Origin takes inspiration from our present world.
You do get the idea of how news travel in the modern world. How the technology is used in a different manner by common people and then that in the dark corners of the internet. We do have a question in our mind with all the advancements – “Where are we going?” This is supposedly the next big revelation Kirsch was about to make and according to his statement it was more shocking than our origin.
The Climax of Origin
There will be spoilers ahead. Don’t read if you haven’t read the book yet. To be humble, the book did not break any new grounds with the much hyped revelation. After such a huge build up, when the answer was finally revealed, I had simply stopped caring about it. But anyhow, it was better than the answer for ‘Where are we going?’. It was so generic that I believe 8 out of the 10 movies we see are developed around the same concept. Of course, we know that the machines are going to be a significant part of our lives. The hybrid models are not too far as well. We are already using AI in our day to day routine. Amendments are being made in the field of science to embed that intelligence in our body. Well, the pacemakers and tony bots cleaning our blood are a few examples.
In a nutshell, I just want to say that the climax did not have a shocking value. The answers provided were something we have already seen or read about. To top that, Brown also threw in a plot twist after the climax of the book. Well, I did not see that coming and that is probably because I had lost interest. But it was over the top and lazily tried proving how AI is a dangerous entity and something that cannot be fully controlled. Don’t tell me that comes as a surprise to you!
Overall, I was not impressed this time.
I found Origin quite okayish and so far it is the only book by Brown that I did not enjoy.
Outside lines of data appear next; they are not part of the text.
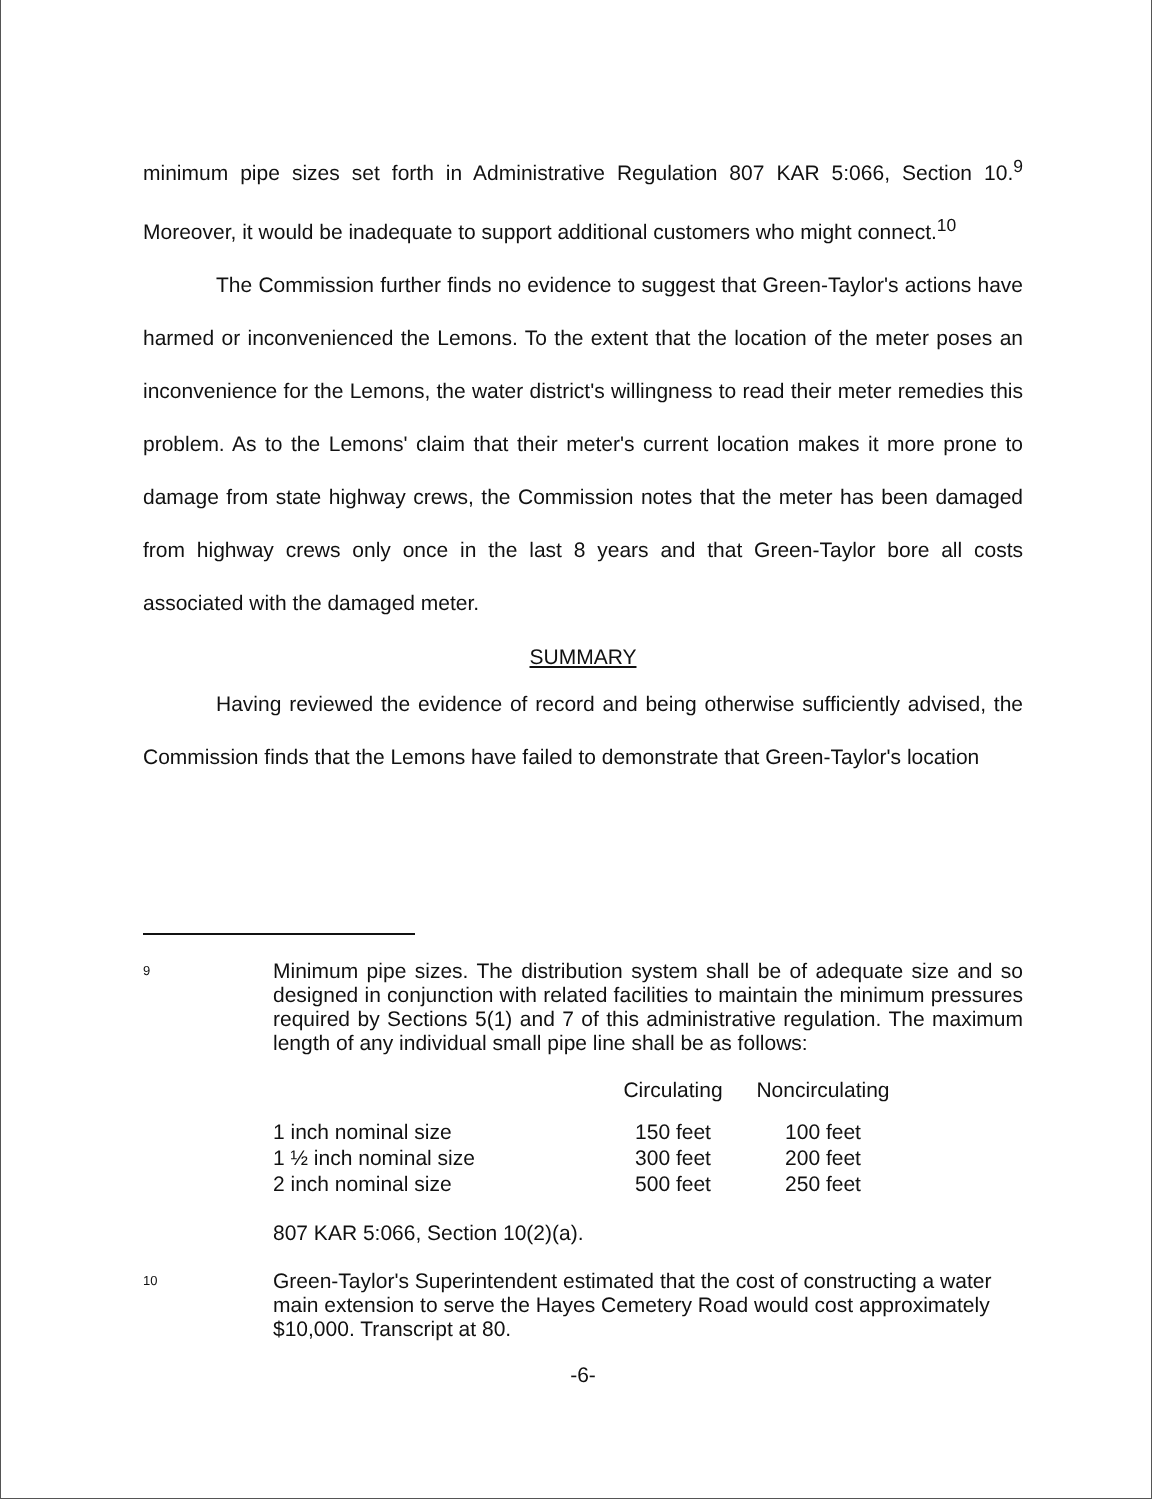minimum pipe sizes set forth in Administrative Regulation 807 KAR 5:066, Section 10.<sup>9</sup> Moreover, it would be inadequate to support additional customers who might connect.<sup>10</sup>
The Commission further finds no evidence to suggest that Green-Taylor's actions have harmed or inconvenienced the Lemons. To the extent that the location of the meter poses an inconvenience for the Lemons, the water district's willingness to read their meter remedies this problem. As to the Lemons' claim that their meter's current location makes it more prone to damage from state highway crews, the Commission notes that the meter has been damaged from highway crews only once in the last 8 years and that Green-Taylor bore all costs associated with the damaged meter.
SUMMARY
Having reviewed the evidence of record and being otherwise sufficiently advised, the Commission finds that the Lemons have failed to demonstrate that Green-Taylor's location
9
Minimum pipe sizes. The distribution system shall be of adequate size and so designed in conjunction with related facilities to maintain the minimum pressures required by Sections 5(1) and 7 of this administrative regulation. The maximum length of any individual small pipe line shall be as follows:
| | Circulating | Noncirculating |
| 1 inch nominal size | 150 feet | 100 feet |
| 1 ½ inch nominal size | 300 feet | 200 feet |
| 2 inch nominal size | 500 feet | 250 feet |
807 KAR 5:066, Section 10(2)(a).
10
Green-Taylor's Superintendent estimated that the cost of constructing a water main extension to serve the Hayes Cemetery Road would cost approximately $10,000. Transcript at 80.
-6-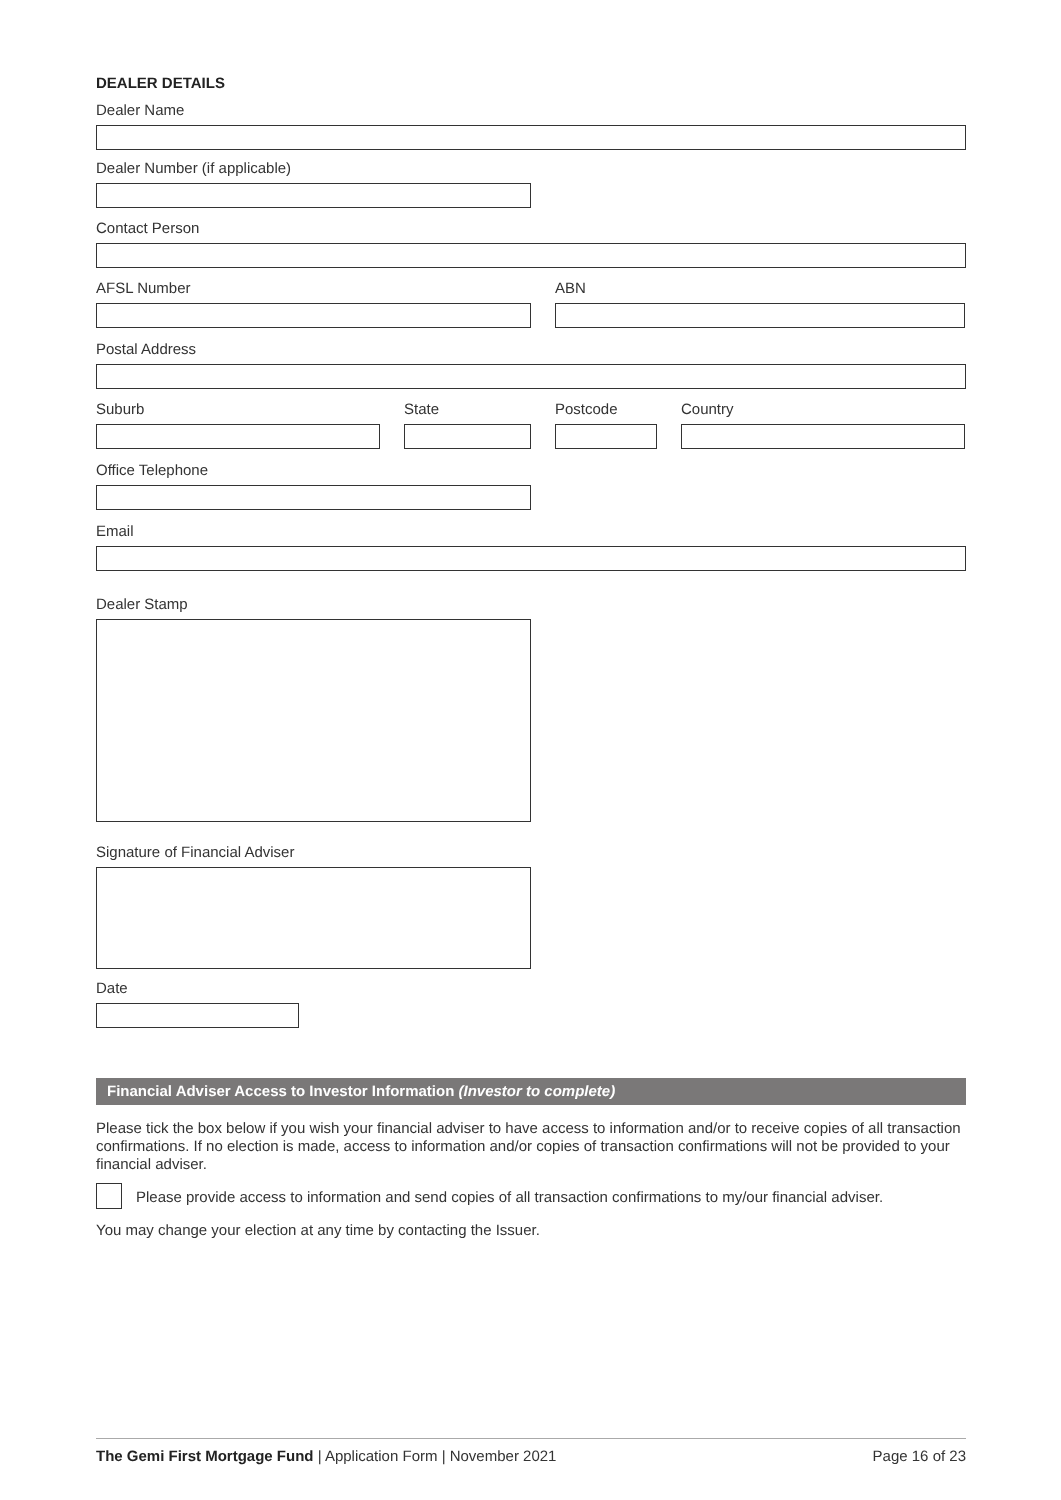DEALER DETAILS
Dealer Name
Dealer Number (if applicable)
Contact Person
AFSL Number ABN
Postal Address
Suburb State Postcode Country
Office Telephone
Email
Dealer Stamp
Signature of Financial Adviser
Date
Financial Adviser Access to Investor Information (Investor to complete)
Please tick the box below if you wish your financial adviser to have access to information and/or to receive copies of all transaction confirmations. If no election is made, access to information and/or copies of transaction confirmations will not be provided to your financial adviser.
Please provide access to information and send copies of all transaction confirmations to my/our financial adviser.
You may change your election at any time by contacting the Issuer.
The Gemi First Mortgage Fund | Application Form | November 2021
Page 16 of 23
I wish I could remove about 200 pages from the book and make it more crisp. It could actually prove to be a fast paced and thrilling journey then. If you are a fan and have read his previous books, I know there’s no stopping you. However, do not expect it to be great.
Historically, the most dangerous men on earth were men of God…especially when their gods became threatened.
In the beginning, man created god.
May our philosophies keep pace with our technologies. May our compassion keep pace with our powers. And may love, not fear, be the engine of change.
Love is a private thing. The world does not need to know.